The health care provider should screen the 18 month old for developmental problems and autism and may also screen for anemia, lead poisoning, or tuberculosis, depending upon risk factors.


  • Breastfeeding is encouraged.

  • Daily milk intake should be about 2-3 cups (16-24 ounces) of whole fat milk.

  • Provide all beverages in a cup and not a bottle.

  • Limit juice to 4-6 ounces per day of a vitamin C containing juice and encourage the child to drink water.

  • Provide a balanced diet, encouraging vegetables and fruits.

  • Provide 3 small meals and 2-3 nutritious snacks each day.

  • Cut all objects into small pieces to minimize risk of choking.

  • Provide a highchair at table level and engage the child in social interaction at meal time.

  • Do not force the child to eat or to finish everything on the plate.

  • Avoid nuts, hard candies, popcorn, and chewing gum.

  • Allow the child to feed themselves with cup and spoon.

  • Brushing teeth after meals and before bedtime should be encouraged.

  • If toothpaste is used, it should not contain fluoride.

  • Continue fluoride supplements if recommended by your health care provider.


  • Read books daily and encourage the child to point to objects when named.

  • Recite nursery rhymes and sing songs with your child.

  • Name objects consistently and describe what you are dong while bathing, eating, dressing, and playing.

  • Use imaginative play with dolls, blocks, or common household objects.

  • Some of the child's speech may be difficult to understand.

  • Avoid using "baby talk."

  • Introduce your child to a second language, if used in the household.


While children may have longer intervals with a dry diaper, they generally are not developmentally ready for toilet training until about 24 months.


  • Most children still take 2 naps per day.

  • Use consistent nap-time and bed-time routines.

  • Encourage children to sleep in their own beds.


  • Spend some one-on-one time with each child daily.

  • Avoid situations when may cause the child to develop a "temper tantrum," such as shopping trips.
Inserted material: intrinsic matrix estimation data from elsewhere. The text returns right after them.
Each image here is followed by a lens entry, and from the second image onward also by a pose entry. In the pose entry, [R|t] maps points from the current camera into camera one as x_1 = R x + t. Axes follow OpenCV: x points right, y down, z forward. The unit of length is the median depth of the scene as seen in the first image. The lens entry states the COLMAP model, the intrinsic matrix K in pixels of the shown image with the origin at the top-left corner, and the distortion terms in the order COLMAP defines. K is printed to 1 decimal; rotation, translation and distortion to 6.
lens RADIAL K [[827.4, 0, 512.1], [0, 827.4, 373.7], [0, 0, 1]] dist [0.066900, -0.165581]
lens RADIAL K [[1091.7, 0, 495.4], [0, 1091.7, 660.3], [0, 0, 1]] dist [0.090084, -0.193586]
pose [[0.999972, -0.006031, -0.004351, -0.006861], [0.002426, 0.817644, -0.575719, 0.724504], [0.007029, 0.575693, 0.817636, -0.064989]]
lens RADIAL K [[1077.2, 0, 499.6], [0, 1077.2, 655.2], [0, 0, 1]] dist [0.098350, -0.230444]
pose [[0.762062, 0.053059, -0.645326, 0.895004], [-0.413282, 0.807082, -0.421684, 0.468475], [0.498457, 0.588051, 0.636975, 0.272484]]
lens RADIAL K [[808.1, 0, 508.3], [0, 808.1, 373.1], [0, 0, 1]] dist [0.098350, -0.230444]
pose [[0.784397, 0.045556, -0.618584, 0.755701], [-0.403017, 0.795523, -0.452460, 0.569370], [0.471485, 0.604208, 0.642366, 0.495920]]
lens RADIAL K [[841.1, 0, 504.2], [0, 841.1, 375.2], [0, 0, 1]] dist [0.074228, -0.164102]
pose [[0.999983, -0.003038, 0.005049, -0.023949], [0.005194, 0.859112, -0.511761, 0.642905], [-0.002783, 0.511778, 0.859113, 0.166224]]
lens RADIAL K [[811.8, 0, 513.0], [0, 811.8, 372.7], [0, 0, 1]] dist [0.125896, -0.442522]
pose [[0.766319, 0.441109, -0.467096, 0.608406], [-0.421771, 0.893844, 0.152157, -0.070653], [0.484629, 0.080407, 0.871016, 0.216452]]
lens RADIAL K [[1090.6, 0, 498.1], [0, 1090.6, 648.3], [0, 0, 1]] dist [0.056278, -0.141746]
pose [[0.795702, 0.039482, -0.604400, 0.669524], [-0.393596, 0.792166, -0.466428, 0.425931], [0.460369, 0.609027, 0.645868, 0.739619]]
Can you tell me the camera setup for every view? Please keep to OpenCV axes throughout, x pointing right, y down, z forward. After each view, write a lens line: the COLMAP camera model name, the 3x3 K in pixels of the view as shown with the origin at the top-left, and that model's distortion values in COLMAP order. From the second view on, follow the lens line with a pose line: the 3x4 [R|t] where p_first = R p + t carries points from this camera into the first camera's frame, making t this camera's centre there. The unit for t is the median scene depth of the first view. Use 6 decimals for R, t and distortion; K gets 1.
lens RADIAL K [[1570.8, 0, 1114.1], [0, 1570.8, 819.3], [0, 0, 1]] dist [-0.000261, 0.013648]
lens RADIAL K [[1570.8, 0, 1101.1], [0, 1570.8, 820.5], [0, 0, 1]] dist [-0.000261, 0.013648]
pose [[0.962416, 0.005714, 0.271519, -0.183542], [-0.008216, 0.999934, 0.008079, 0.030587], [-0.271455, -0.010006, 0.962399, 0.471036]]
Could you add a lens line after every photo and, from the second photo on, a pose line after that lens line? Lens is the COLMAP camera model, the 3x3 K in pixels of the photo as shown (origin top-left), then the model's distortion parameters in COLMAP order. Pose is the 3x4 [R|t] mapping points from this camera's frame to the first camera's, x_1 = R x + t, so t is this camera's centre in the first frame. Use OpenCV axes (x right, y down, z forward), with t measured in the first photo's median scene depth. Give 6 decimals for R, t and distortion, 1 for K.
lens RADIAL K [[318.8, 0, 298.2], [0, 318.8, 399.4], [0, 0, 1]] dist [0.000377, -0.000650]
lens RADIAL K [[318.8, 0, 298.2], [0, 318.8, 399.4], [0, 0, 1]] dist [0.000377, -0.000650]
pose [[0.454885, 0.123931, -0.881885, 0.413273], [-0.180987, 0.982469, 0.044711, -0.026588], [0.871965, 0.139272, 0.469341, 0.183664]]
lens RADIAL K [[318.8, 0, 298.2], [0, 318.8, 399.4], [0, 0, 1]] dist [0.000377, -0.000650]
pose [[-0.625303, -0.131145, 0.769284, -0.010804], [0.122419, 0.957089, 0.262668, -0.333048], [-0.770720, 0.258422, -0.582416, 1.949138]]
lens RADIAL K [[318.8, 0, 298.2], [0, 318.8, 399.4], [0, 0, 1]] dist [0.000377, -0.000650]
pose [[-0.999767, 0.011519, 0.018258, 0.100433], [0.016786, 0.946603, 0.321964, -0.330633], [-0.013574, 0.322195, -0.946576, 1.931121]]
  • Recognize that the child has limited ability to understand consequences at this age. All adults should be consistent about setting limits. Consider time out as a method of discipline.

  • Offer limited choices when possible.

  • Minimize television time! Children at this age need active play and social interaction. Any television should be viewed jointly with parents and should be less than one hour per day.


  • Make sure that your home is a safe environment for your child. Keep home water heater set at 120° F (49° C).

  • Avoid dangling electrical cords, window blind cords, or phone cords.

  • Provide a tobacco-free and drug-free environment for your child.

  • Use gates at the top of stairs to help prevent falls.

  • Use fences with self-latching gates around pools.

  • The child should always be restrained in an appropriate child safety seat in the middle of the back seat of the vehicle and never in the front seat with air bags.

  • Equip your home with smoke detectors!

  • Keep medications and poisons capped and out of reach. Keep all chemicals and cleaning products out of the reach of your child.

  • If firearms are kept in the home, both guns and ammunition should be locked separately.

  • Be careful with hot liquids. Make sure that handles on the stove are turned inward rather than out over the edge of the stove to prevent little hands from pulling on them. Knives, heavy objects, and all cleaning supplies should be kept out of reach of children.

  • Always provide direct supervision of your child at all times, including bath time.

  • Make sure that furniture, bookshelves, and televisions are securely mounted so that they can not fall over on a toddler.

  • Assure that windows are always locked so that a toddler can not fall out of the window.

  • Make sure that your child always wears sunscreen which protects against UV-A and UV-B and is at least sun protection factor of 15 (SPF-15) or higher when out in the sun to minimize early sun burning. This can lead to more serious skin trouble later in life. Avoid going outdoors during peak sun hours.

  • Know the number for poison control in your area and keep it by the phone or on your refrigerator.


Your next visit should be when your child is 24 months old.